Centennial's strongest community rallying point may be its own stirring, though brief, history. The incorporation drive created an outpouring of excitement and civic awareness. But with as much as 30 percent of the population turning over every year, a substantial portion of residents soon will have no memory of the city's inspiring birth. "People here have no loyalty to any city," says Paul Schauer, who represented the area in the state legislature for 19 years before having to give up his seat because of term limits in 1998. "It remains to be seen if they will get to a point they say, `Who and what is Centennial?'"

Unfortunately, it isn't easy to have a public discussion of that issue in Centennial today.
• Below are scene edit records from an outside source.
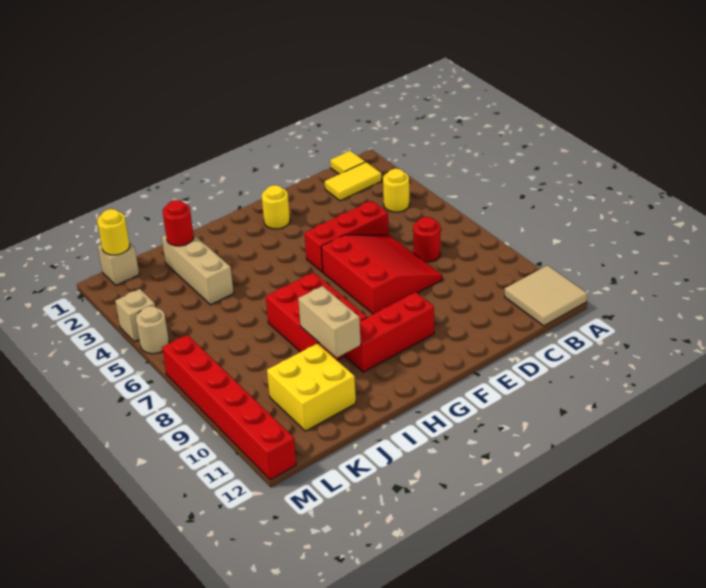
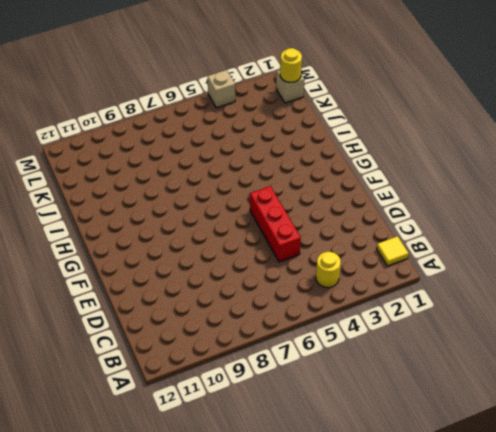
none -> tan tile A11:B12 level 1
none -> yellow tile B2:C2 level 1
none -> red round brick C7 level 1

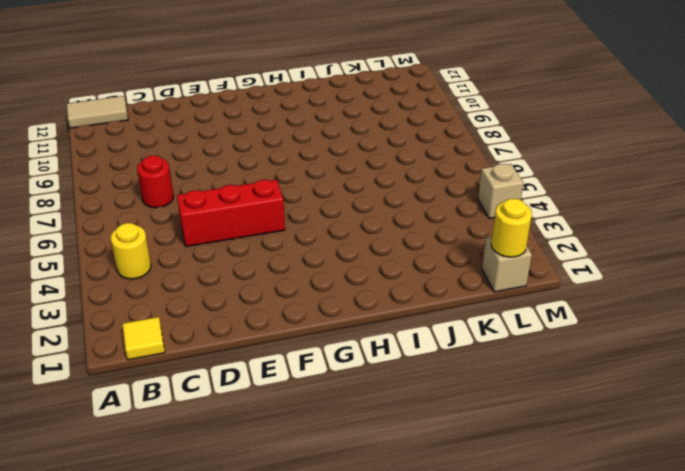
tan tile A12:B12 level 1 -> tan tile A11:B12 level 1
none -> yellow tile B2:C2 level 1
none -> red slope D6:F8 level 1 top F
none -> yellow round brick F2 level 1

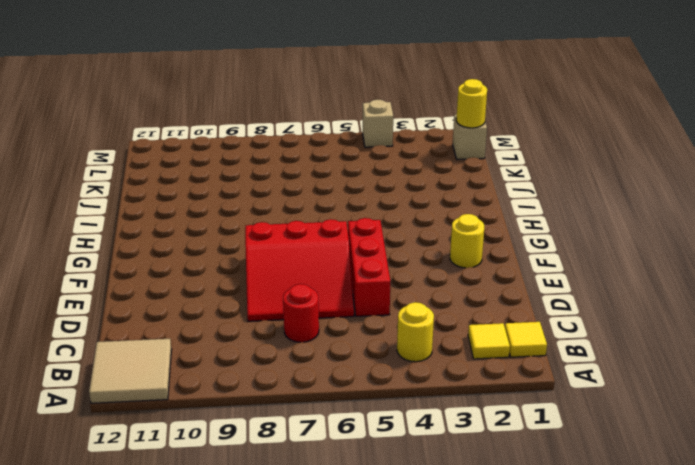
yellow tile B2 level 1 -> yellow tile B2:C2 level 1
none -> red brick F10:H10 level 1
none -> red brick H7:I9 level 1
none -> tan brick J2:J4 level 1

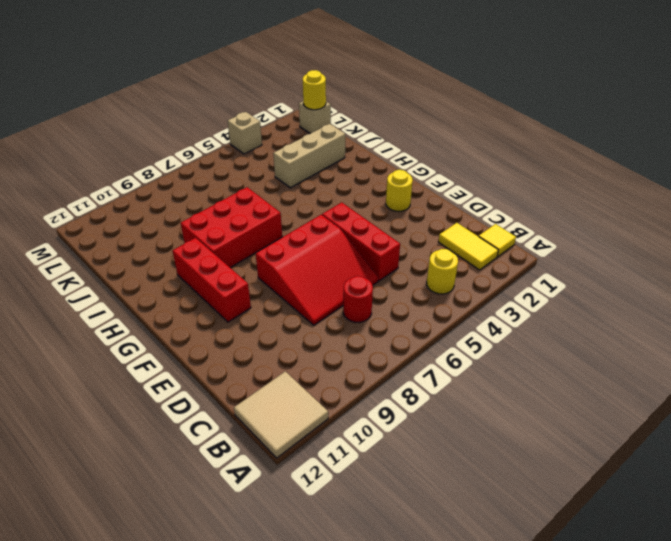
none -> yellow brick J10:K11 level 1
none -> tan round brick M5 level 1
none -> red brick M7:M12 level 1

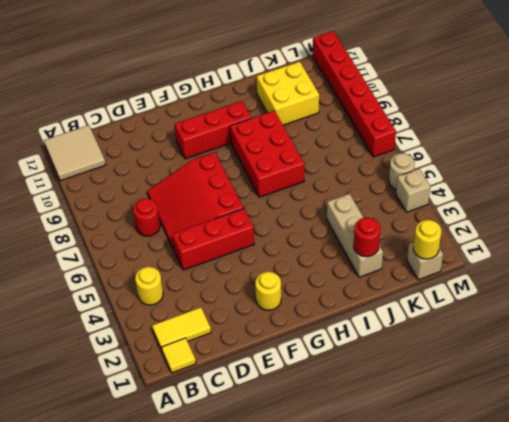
none -> tan brick I9:I10 level 2

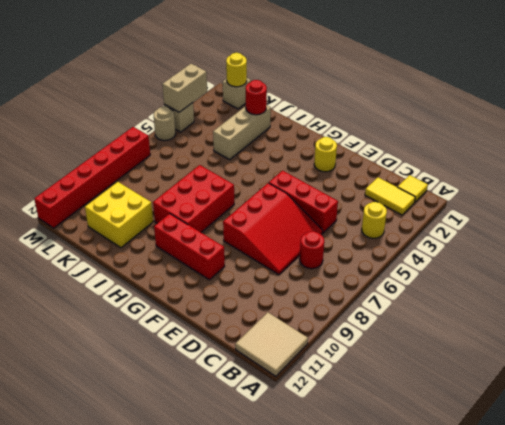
tan brick M3:M4 level 2 -> tan brick I9:I10 level 2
The city gets little regular coverage in the Denver media, which have to cover three dozen municipalities, half a dozen counties, a host of special purpose districts and a metropolitan council of governments. While Centennial has two fledgling newspapers, they have a combined circulation numbering in the hundreds. Centennial has looked at using cable television to overcome this disadvantage, but the cost has deterred it at least until its finances are on a firmer footing. Cost considerations also have slowed the city from realizing hopes to use the Internet to become a sort of electronic democracy with a highly interactive Web site, streaming video of public meetings and possibly even online forums for citizens.
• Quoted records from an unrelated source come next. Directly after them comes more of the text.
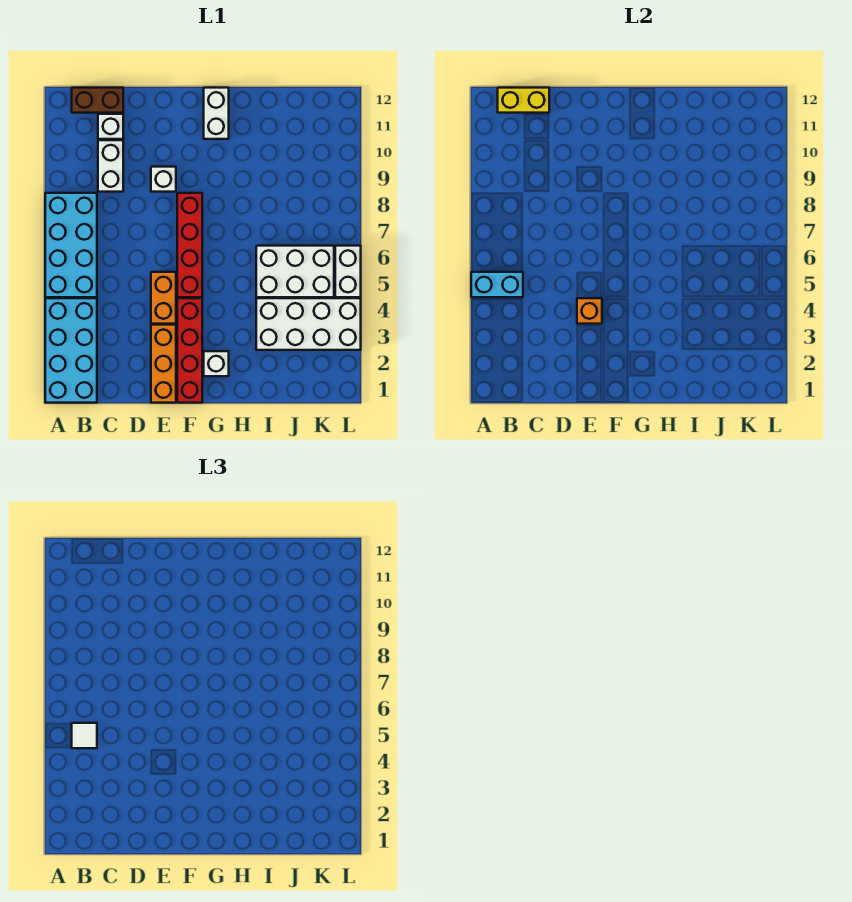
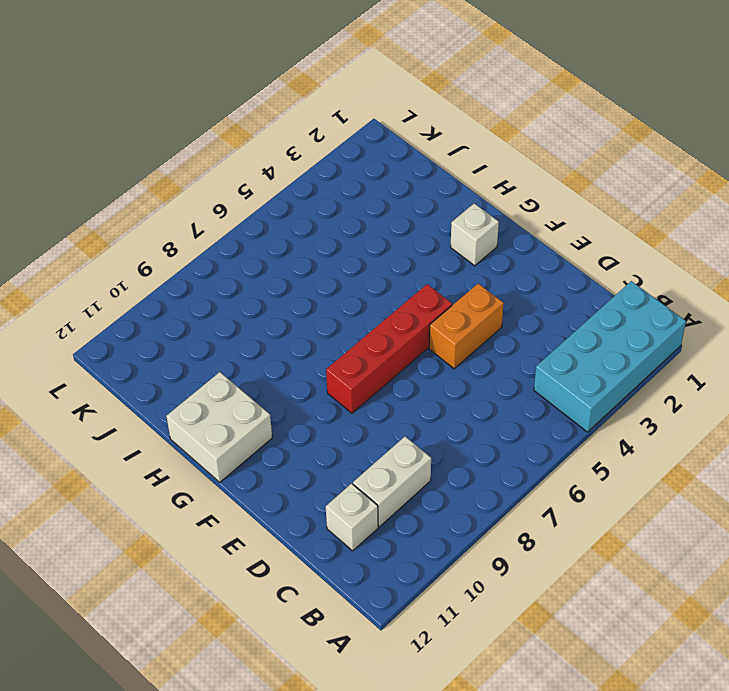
white brick G11:H12 level 1 -> white brick G11:G12 level 1
none -> cyan brick A5:B8 level 1
none -> brown brick B12:C12 level 1
none -> orange brick E1:E3 level 1

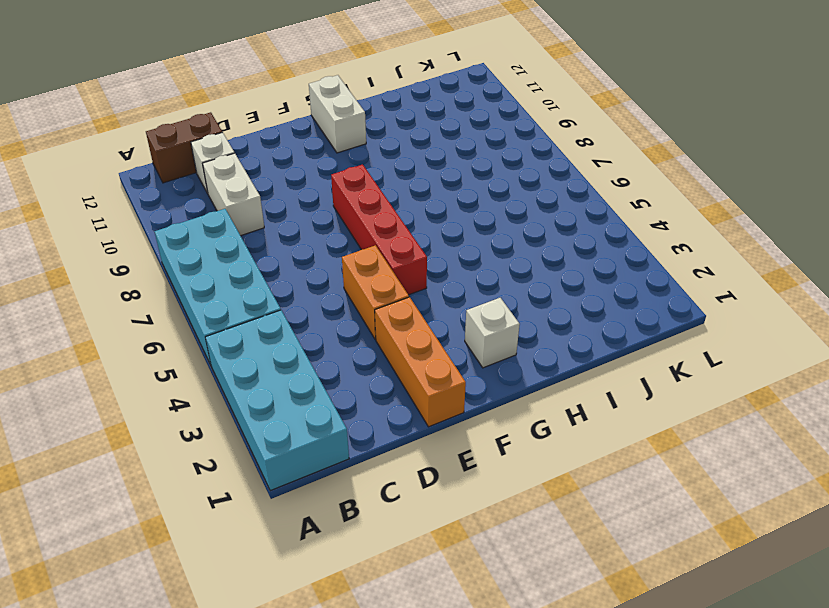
none -> white brick E9 level 1
none -> red brick F1:F4 level 1
none -> white brick I3:L4 level 1

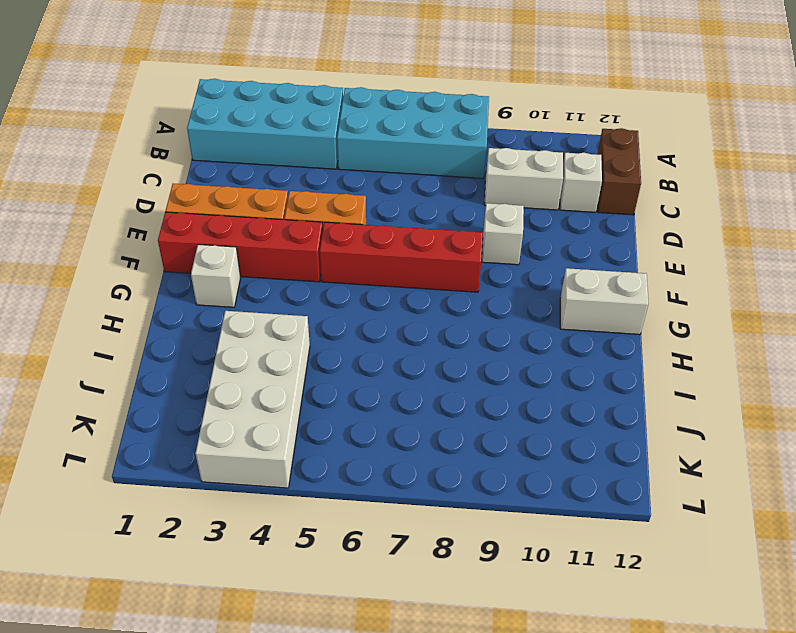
none -> white brick I5:K6 level 1
none -> white brick L5:L6 level 1
none -> cyan brick A5:B5 level 2

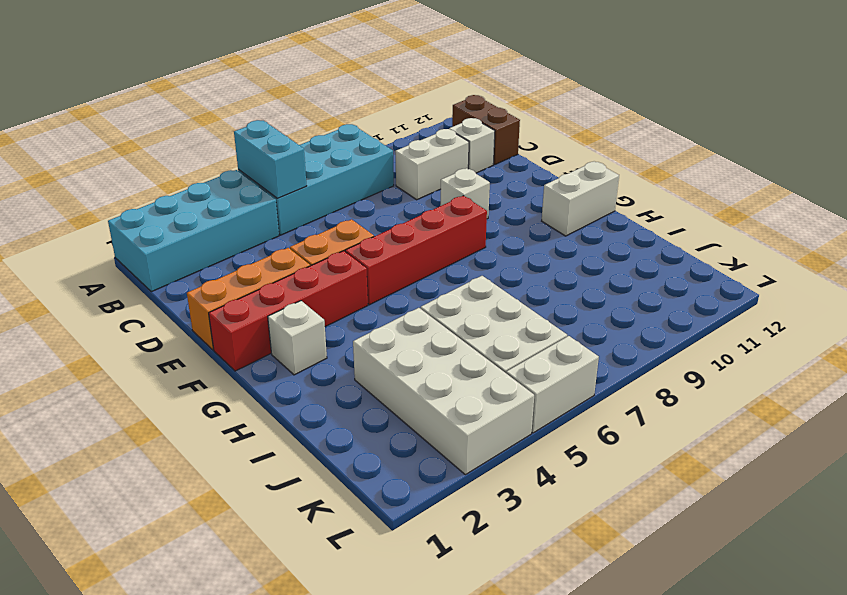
none -> yellow brick B12:C12 level 2
none -> orange brick E4 level 2
none -> white tile B5 level 3

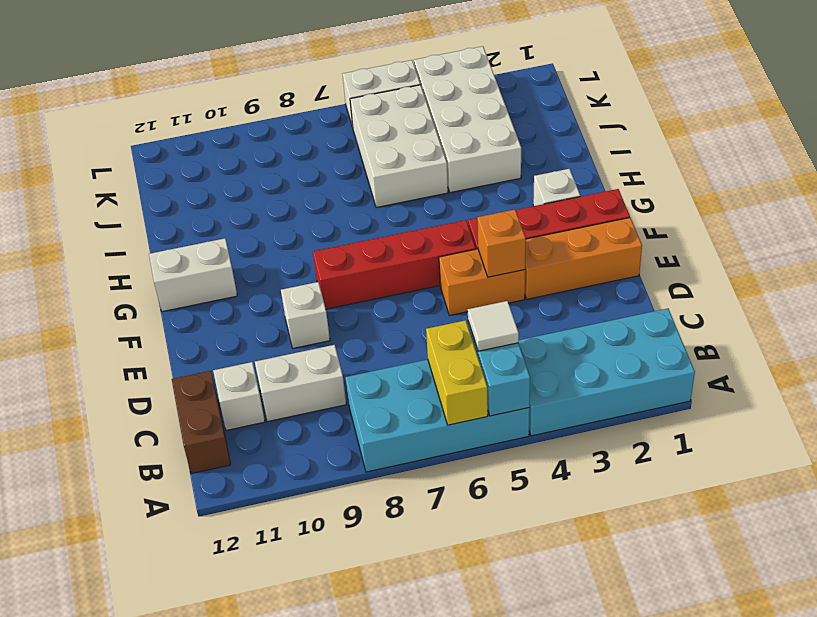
yellow brick A6:B6 level 2 -> yellow brick B12:C12 level 2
Considering these circumstances, it may not be surprising that Centennial's leaders have moved cautiously in their first year. They haven't developed plans for dealing with the city's infrastructure problems, for instance, and they asked the voters to approve a sales tax of just 1.5 percent--about half the prevailing rate in most other Colorado cities and well below what many believe the city will need. But to their credit, they do recognize that Centennial's ultimate success depends on building a sense of community. When they were first forming their government, for instance, they opted to carve the city into just four wards, the smallest number allowed under Colorado law. "We didn't want division and gridlock," says council member Habig. "After all, we're trying to create a common culture." Mayor Pye, meanwhile, proposes that the next round of town meetings focus on creating a "vision" for what Centennial should be.

When those sessions begin, one member of the audience is certain to be Joan Johnson. She was one of the faithful band of volunteers who fought for incorporation. But after Centennial was formed, she didn't join some of her comrades in seeking a government post. Instead, she has continued to be a tireless and totally committed private citizen. Today, whenever the city council meets, she's there. Whenever there's a town meeting, she's there. She also pops up regularly at the city's offices. And, perhaps most significant, she has started a Web site--C- Watch--that provides exhaustive coverage of the new city and its government.

C-Watch already has had an impact, although it isn't one most city officials are happy about. Early in the city's life, Mayor Pye and the council sought to give the then-city clerk a full-time job as the city's office manager. C-Watch blew the whistle, questioning whether it was appropriate to hire somebody without any kind of competitive hiring process. The clerk ultimately withdrew, and resigned her elective position as well. There were some hard feelings, but Johnson, for one, is unrepentant. The city council, she says, is too cohesive and insulated. It's starting to forget its citizen roots. Like any government, it needs public scrutiny.

That's why Johnson says she didn't join government herself. Citizens- -not professionals or even elected officials--created Centennial, she notes, and they must continue to have a strong hand in running it now. "What I do is more important than being part of the government," Johnson insists. "How the city is formed in the next few years will determine its culture for years to come."